- [Data records]
_ _ _ _ _
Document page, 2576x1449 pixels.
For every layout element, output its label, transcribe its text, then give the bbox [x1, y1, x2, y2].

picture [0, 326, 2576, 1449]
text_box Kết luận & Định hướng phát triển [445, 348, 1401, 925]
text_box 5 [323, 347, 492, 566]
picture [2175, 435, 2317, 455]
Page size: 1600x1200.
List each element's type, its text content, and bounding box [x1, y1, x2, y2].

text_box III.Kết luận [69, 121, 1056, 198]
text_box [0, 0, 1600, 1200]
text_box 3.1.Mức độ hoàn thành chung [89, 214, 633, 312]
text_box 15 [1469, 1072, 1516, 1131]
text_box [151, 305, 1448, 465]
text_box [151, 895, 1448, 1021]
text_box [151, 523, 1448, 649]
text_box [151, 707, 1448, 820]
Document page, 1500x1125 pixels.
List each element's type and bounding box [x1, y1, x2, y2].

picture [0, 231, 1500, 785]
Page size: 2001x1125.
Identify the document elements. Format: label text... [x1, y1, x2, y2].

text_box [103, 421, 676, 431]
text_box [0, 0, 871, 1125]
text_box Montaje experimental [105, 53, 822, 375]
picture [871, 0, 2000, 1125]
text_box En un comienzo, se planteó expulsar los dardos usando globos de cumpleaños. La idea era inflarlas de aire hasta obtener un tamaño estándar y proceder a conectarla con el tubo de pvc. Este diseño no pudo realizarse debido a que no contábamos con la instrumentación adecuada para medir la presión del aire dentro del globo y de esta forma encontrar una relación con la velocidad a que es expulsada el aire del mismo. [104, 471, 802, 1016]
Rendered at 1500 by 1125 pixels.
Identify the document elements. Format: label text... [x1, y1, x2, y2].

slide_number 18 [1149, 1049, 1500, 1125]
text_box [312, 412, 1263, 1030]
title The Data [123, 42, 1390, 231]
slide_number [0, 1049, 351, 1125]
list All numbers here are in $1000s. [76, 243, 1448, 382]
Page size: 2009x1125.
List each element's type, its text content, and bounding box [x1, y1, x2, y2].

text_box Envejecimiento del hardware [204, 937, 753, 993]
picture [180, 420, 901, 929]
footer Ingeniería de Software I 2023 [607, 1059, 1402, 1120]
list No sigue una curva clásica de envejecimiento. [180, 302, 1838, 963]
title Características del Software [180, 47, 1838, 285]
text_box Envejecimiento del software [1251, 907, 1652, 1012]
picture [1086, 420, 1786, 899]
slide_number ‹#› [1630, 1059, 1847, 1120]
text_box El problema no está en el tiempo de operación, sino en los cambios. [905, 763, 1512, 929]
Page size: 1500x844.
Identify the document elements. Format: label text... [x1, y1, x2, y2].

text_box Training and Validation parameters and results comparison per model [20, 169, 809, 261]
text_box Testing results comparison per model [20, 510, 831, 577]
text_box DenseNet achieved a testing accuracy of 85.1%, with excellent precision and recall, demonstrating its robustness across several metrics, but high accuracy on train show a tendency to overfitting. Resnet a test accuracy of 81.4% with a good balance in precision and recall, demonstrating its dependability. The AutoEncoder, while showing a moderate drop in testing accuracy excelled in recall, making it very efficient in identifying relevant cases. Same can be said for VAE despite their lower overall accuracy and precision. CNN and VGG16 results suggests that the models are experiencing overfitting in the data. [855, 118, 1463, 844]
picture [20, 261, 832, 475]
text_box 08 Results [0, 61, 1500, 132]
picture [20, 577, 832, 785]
_ _ _ _ _
- [Your objective] For this exercise, give the entries above again with no difference at all.

- [Exercise solution]
Document page, 2576x1449 pixels.
For every layout element, output its label, transcribe its text, then give the bbox [x1, y1, x2, y2].

picture [0, 326, 2576, 1449]
text_box Kết luận & Định hướng phát triển [445, 348, 1401, 925]
text_box 5 [323, 347, 492, 566]
picture [2175, 435, 2317, 455]
Page size: 1600x1200.
List each element's type, its text content, and bounding box [x1, y1, x2, y2].

text_box III.Kết luận [69, 121, 1056, 198]
text_box [0, 0, 1600, 1200]
text_box 3.1.Mức độ hoàn thành chung [89, 214, 633, 312]
text_box 15 [1469, 1072, 1516, 1131]
text_box [151, 305, 1448, 465]
text_box [151, 895, 1448, 1021]
text_box [151, 523, 1448, 649]
text_box [151, 707, 1448, 820]
Document page, 1500x1125 pixels.
List each element's type and bounding box [x1, y1, x2, y2].

picture [0, 231, 1500, 785]
Page size: 2001x1125.
Identify the document elements. Format: label text... [x1, y1, x2, y2].

text_box [103, 421, 676, 431]
text_box [0, 0, 871, 1125]
text_box Montaje experimental [105, 53, 822, 375]
picture [871, 0, 2000, 1125]
text_box En un comienzo, se planteó expulsar los dardos usando globos de cumpleaños. La idea era inflarlas de aire hasta obtener un tamaño estándar y proceder a conectarla con el tubo de pvc. Este diseño no pudo realizarse debido a que no contábamos con la instrumentación adecuada para medir la presión del aire dentro del globo y de esta forma encontrar una relación con la velocidad a que es expulsada el aire del mismo. [104, 471, 802, 1016]
Rendered at 1500 by 1125 pixels.
Identify the document elements. Format: label text... [x1, y1, x2, y2].

slide_number 18 [1149, 1049, 1500, 1125]
text_box [312, 412, 1263, 1030]
title The Data [123, 42, 1390, 231]
slide_number [0, 1049, 351, 1125]
list All numbers here are in $1000s. [76, 243, 1448, 382]
Page size: 2009x1125.
List each element's type, its text content, and bounding box [x1, y1, x2, y2].

text_box Envejecimiento del hardware [204, 937, 753, 993]
picture [180, 420, 901, 929]
footer Ingeniería de Software I 2023 [607, 1059, 1402, 1120]
list No sigue una curva clásica de envejecimiento. [180, 302, 1838, 963]
title Características del Software [180, 47, 1838, 285]
text_box Envejecimiento del software [1251, 907, 1652, 1012]
picture [1086, 420, 1786, 899]
slide_number ‹#› [1630, 1059, 1847, 1120]
text_box El problema no está en el tiempo de operación, sino en los cambios. [905, 763, 1512, 929]
Page size: 1500x844.
Identify the document elements. Format: label text... [x1, y1, x2, y2].

text_box Training and Validation parameters and results comparison per model [20, 169, 809, 261]
text_box Testing results comparison per model [20, 510, 831, 577]
text_box DenseNet achieved a testing accuracy of 85.1%, with excellent precision and recall, demonstrating its robustness across several metrics, but high accuracy on train show a tendency to overfitting. Resnet a test accuracy of 81.4% with a good balance in precision and recall, demonstrating its dependability. The AutoEncoder, while showing a moderate drop in testing accuracy excelled in recall, making it very efficient in identifying relevant cases. Same can be said for VAE despite their lower overall accuracy and precision. CNN and VGG16 results suggests that the models are experiencing overfitting in the data. [855, 118, 1463, 844]
picture [20, 261, 832, 475]
text_box 08 Results [0, 61, 1500, 132]
picture [20, 577, 832, 785]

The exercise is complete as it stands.